Problems to work on
**a)** Reproduce the passage of the topology optimization abstract from "Automated summary" to "model scale increases.".
**b)** According to the topology optimization abstract, why does the CRMETO method include a relaxed updated strategy? Answer in one to three sentences.

Text shown

•••

An efficient coupling reduction model-based evolutionary topology optimization method

Expensive computational cost and zigzag structural topology hinder the applications of topology optimization in practical industry. In this paper, a coupling reduction model-based evolutionary topology (CRMETO) method is proposed to improve computational efficiency and obtain smooth boundary representation. In the proposed method, the coupling reduction model is based on the integration of high-fidelity multigrid conjugate gradient model and low-fidelity on-the-fly reduced order model. To further improve the efficiency, a relaxed updated strategy is put forward to reduce the number of evaluations of both low-fidelity and high-fidelity models. The proposed method is validated and compared with various 2D and 3D examples. With the increase in the scale of model, the advantage of the proposed method is much more obvious in terms of efficiency, the maximum speedup is up to 38.55 times in the given examples. Moreover, the memory also can be saved so that 3D problems with more than millions of degrees of freedom can be easily solved.

Automated summary

In this paper, a coupling reduction model-based evolutionary topology (CRMETO) method is proposed to improve the computational efficiency and obtain smooth boundary representation. By integrating high-fidelity multigrid conjugate gradient model and low-fidelity on-the-fly reduced order model, the coupling reduction model is used to reduce the computational complexity. The proposed method is validated and compared with various 2D and 3D examples, showing significant advantages in terms of efficiency as the model scale increases.

•••

Records drawn from a dataset:
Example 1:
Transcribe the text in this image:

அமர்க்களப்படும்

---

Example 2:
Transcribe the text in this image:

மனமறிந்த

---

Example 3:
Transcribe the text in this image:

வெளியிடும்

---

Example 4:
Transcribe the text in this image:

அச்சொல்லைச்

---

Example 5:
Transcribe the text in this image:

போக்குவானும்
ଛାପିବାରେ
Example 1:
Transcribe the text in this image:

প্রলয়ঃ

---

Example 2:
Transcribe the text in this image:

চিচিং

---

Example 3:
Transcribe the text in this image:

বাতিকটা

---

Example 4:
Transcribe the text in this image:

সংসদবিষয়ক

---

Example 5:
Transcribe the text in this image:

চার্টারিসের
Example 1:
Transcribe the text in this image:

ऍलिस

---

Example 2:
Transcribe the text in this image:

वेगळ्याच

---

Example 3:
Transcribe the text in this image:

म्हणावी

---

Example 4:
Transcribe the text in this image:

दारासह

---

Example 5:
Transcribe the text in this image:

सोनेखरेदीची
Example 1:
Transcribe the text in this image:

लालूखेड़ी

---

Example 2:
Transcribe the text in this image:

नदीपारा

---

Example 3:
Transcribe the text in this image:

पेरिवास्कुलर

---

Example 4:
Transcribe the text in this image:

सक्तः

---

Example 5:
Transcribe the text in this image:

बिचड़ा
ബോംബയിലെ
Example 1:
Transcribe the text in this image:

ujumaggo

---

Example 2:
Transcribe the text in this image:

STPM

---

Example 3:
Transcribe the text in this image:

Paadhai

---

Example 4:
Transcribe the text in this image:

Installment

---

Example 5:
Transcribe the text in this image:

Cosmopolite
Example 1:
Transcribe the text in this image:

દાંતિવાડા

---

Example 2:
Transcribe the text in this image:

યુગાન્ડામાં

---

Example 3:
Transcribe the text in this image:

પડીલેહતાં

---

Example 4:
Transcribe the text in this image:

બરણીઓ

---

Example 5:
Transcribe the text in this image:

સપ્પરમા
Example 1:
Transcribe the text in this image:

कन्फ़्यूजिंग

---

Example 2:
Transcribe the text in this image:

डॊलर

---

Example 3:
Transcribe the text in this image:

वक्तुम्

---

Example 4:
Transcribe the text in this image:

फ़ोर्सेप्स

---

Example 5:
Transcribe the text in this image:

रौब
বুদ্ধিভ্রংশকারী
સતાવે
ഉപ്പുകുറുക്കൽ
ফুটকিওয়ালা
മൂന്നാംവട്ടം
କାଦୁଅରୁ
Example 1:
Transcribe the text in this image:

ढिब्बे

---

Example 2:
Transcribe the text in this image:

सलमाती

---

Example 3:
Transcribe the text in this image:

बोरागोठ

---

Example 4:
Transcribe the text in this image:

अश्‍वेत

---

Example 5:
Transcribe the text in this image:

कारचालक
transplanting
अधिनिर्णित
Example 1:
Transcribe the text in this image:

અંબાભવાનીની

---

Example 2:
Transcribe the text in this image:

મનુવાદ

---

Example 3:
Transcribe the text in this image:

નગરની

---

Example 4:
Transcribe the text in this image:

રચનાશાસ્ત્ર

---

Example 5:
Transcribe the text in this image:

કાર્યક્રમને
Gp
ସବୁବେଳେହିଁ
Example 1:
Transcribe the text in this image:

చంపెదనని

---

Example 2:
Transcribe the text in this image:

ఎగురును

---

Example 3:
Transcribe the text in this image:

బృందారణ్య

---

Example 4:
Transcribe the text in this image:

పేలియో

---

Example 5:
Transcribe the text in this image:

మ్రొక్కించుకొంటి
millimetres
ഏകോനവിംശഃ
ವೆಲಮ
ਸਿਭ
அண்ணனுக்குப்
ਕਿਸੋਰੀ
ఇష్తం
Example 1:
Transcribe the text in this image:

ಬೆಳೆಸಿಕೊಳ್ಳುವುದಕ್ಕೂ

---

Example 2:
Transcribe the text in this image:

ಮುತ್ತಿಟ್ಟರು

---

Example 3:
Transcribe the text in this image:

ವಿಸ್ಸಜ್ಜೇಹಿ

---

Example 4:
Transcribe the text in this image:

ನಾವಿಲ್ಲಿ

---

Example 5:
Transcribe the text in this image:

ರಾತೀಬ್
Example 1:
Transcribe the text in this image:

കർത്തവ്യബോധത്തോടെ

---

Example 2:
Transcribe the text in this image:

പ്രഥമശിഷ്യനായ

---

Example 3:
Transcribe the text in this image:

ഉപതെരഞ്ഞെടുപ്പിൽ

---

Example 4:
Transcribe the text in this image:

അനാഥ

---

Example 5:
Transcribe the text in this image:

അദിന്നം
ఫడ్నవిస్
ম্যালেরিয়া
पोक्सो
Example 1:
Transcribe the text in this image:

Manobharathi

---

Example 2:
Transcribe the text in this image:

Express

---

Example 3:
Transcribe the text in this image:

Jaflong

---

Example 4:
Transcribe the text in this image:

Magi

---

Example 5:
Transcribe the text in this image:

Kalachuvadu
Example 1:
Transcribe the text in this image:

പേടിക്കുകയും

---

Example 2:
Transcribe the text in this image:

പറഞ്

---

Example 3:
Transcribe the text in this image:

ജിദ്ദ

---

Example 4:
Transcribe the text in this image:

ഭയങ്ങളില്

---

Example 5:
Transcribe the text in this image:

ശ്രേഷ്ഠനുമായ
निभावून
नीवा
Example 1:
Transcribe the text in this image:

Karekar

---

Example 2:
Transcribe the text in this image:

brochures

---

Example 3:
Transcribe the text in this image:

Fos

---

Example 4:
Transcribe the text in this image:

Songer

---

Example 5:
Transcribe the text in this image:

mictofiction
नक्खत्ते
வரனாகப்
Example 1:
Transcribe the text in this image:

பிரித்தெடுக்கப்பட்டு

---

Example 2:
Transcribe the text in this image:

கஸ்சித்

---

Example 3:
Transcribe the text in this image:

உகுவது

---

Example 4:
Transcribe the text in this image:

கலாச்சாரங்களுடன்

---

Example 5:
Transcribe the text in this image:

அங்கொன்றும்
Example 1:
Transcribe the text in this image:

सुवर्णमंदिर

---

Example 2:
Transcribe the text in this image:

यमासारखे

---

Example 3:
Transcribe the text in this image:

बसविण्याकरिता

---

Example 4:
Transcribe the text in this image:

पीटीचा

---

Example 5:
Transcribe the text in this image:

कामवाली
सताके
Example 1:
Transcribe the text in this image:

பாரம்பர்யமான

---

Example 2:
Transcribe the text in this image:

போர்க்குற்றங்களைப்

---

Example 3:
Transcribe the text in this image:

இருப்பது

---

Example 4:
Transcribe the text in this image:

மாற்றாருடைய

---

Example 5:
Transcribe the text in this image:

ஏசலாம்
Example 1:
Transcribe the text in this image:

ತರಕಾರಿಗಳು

•••

Solutions per task
**a)**
Automated summary

In this paper, a coupling reduction model-based evolutionary topology (CRMETO) method is proposed to improve the computational efficiency and obtain smooth boundary representation. By integrating high-fidelity multigrid conjugate gradient model and low-fidelity on-the-fly reduced order model, the coupling reduction model is used to reduce the computational complexity. The proposed method is validated and compared with various 2D and 3D examples, showing significant advantages in terms of efficiency as the model scale increases.

**b)** The relaxed updated strategy further improves the method's efficiency. It does this by reducing the number of times both the low-fidelity and the high-fidelity models must be evaluated.